One Cut, One Life: The Lives of Filmmakers

How do you feel, what do you think at the very moment a film is over?

It’s obvious, isn’t it? There’s something important about that moment—I mean in terms of speaking or writing about this film you just saw, or in terms of your own understanding.

OneI felt somber at the conclusion of “One Cut, One Life”. I imagine that is the most common reaction being that the film is about and made by two documentary filmmakers facing death.

Ed Pincus has a life-threatening illness. Lucia Small recently lost two dear friends to violent deaths. The two filmmakers address themselves and the camera as they reveal their thoughts, opinions, experiences, and feelings. We also hear from friends and family, and learn a little about the filmmakers’ previous work.

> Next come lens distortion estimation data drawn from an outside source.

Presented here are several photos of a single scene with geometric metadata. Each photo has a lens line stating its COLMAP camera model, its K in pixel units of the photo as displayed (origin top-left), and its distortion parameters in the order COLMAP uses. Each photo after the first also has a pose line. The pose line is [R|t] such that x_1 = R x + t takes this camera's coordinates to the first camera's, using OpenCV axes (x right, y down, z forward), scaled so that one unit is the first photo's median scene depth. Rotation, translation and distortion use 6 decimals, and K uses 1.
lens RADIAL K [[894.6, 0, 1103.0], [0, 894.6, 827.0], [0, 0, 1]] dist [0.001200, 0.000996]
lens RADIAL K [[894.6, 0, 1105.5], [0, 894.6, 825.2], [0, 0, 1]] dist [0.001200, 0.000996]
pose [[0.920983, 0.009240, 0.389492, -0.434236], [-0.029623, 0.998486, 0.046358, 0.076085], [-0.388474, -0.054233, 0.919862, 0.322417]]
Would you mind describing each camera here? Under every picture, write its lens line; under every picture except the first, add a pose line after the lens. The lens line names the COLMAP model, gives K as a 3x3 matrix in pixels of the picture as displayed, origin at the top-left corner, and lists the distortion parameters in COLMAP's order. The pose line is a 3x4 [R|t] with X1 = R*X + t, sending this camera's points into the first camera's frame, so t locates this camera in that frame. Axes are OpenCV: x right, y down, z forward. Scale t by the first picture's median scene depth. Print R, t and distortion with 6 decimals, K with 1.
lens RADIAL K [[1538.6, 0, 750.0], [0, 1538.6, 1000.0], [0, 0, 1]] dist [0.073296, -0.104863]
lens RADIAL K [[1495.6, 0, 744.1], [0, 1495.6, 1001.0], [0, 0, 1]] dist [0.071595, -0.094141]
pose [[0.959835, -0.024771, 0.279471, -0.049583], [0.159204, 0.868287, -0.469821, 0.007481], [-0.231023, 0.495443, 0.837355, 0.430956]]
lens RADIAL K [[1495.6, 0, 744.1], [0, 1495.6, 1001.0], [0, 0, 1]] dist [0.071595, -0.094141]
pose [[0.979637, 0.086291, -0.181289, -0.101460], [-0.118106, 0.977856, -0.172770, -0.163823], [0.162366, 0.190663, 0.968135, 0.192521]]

At film’s end I wondered what do I say about it? “One Cut, One Life” is a powerful experience—seeing and hearing people being vulnerable, facing death is both evocative and provocative. And, like it or not, the film puts you in an introspective mood.

Of course I recommend “One Cut, One Life”. That’s one of my rules; I don’t write about a film unless I do so. But, why this one?

It is a matter of values. I believe it is of great value when human beings share their deepest thoughts and feelings. It is especially important for the sharer. However their sharing is received, it is the sharer’s own response to their sharing that holds the possibility of one’s own insight and transformation.

This value of vulnerability is the gift given us by Small and Pincus.

There’s another reason I recommend “One Cut, One Life”. When viewing screeners at home—with computer, telephone, refrigerator, and bathroom all within a few feet—I usually pause for any number of reasons. I was glued to my screen all 107 minutes of this film. Pincus’ and Small’s characters and journeys pulled me into their stories, their lives.